For the sake of completeness. I’ve matched the recipients against the PayPal receipts already during Sunday, but would not want to preempt a more comprehensive research.
Everyone fully paid up had been able to vote.
Only one fully paid up member has received the notification of not being able to vote. But also received a vote and voted, so no harm done. The root cause here is that the member in question changed the email address on renewal. To the computer this looked like two distinct people, and that entry had already been reconciled during the election week.
The complainant itself of the AGM has qualified for voting based on their Active Contributor membership. A payment has been made in addition, but would have been too late if not the Active Contributor membership existed anyway before.

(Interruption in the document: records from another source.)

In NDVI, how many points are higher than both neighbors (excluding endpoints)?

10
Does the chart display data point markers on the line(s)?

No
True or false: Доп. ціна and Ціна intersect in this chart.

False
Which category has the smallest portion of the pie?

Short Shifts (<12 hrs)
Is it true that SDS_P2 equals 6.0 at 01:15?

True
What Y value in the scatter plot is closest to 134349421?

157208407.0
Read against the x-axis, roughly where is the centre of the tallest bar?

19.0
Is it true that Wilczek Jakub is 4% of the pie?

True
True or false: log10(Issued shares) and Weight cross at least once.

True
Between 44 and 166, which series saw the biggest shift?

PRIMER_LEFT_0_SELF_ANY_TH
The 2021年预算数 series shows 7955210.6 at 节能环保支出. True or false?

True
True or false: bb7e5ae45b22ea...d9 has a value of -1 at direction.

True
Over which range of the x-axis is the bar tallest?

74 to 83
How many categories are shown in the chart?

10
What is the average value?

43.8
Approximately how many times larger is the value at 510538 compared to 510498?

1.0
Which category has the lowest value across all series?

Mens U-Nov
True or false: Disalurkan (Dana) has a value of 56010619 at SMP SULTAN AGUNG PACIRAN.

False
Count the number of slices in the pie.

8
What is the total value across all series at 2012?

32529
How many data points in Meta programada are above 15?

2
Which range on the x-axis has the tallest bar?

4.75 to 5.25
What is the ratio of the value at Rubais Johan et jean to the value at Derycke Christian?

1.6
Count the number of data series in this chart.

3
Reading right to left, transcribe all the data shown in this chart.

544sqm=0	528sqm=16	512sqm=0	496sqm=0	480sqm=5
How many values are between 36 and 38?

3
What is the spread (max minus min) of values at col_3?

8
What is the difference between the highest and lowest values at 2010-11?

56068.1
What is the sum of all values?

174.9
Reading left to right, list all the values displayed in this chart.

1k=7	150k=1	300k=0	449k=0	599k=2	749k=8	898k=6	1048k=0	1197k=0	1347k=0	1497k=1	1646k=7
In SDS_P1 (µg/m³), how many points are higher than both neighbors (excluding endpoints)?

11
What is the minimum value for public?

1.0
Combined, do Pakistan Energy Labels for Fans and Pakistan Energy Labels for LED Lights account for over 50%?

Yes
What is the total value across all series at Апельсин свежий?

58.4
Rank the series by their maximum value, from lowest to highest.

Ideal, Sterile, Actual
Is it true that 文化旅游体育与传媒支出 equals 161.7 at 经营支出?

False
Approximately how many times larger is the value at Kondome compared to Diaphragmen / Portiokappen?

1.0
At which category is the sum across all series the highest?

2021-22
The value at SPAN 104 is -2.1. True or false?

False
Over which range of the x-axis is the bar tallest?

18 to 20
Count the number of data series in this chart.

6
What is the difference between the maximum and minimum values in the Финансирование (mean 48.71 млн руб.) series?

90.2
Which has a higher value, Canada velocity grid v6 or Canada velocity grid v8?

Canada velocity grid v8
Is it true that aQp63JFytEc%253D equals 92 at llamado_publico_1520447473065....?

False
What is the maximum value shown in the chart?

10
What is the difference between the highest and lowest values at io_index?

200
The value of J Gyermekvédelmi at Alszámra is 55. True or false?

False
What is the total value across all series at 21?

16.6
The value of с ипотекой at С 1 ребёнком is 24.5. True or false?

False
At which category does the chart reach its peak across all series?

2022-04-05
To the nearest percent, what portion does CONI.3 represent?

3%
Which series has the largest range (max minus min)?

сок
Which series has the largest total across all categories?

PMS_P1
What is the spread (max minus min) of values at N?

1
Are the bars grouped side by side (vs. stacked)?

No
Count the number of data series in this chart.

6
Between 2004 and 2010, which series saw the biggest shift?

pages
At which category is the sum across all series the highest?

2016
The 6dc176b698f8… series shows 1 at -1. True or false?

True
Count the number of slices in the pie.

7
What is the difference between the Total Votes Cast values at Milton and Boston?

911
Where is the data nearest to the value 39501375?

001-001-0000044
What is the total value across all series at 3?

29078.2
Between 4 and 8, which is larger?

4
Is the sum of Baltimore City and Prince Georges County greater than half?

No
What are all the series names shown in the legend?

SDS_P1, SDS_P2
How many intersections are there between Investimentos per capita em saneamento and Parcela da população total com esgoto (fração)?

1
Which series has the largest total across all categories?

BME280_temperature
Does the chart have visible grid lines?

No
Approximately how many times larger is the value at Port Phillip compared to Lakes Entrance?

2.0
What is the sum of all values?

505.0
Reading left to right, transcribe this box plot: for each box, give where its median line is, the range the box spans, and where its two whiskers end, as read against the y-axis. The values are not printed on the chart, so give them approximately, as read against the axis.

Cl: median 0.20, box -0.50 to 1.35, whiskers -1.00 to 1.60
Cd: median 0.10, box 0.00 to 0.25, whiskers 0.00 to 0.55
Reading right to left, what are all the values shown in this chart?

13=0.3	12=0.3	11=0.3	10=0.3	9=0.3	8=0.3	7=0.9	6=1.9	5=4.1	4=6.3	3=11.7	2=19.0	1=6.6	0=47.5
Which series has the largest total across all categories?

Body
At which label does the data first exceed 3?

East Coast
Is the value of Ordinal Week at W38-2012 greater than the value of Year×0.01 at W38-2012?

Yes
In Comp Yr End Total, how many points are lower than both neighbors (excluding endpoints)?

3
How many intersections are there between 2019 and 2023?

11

In a third case a very active member made a donation of 20 EUR in June but applied for Active Contributor membership in September. Again, by the rules seen strictly not eligible to vote. But from human common sense one could have argued to backdate the membership.
Other cases vary in having paid after the deadline, in having uncommon payment schedules, having some payments declared to be donations, or being 10 GBP or 15 EUR (13.5 GBP) instead of 15 GBP. These all are according to the rules not fully paid-up memberships, notwithstanding that the members might have qualified by active contributorship.
To sum this up: this is a bunch of endless corner cases with no common root cause. I would also go with Simon’s line of thought that we might want to rethink and simplify our rules to reduce the number of possible edge case classes.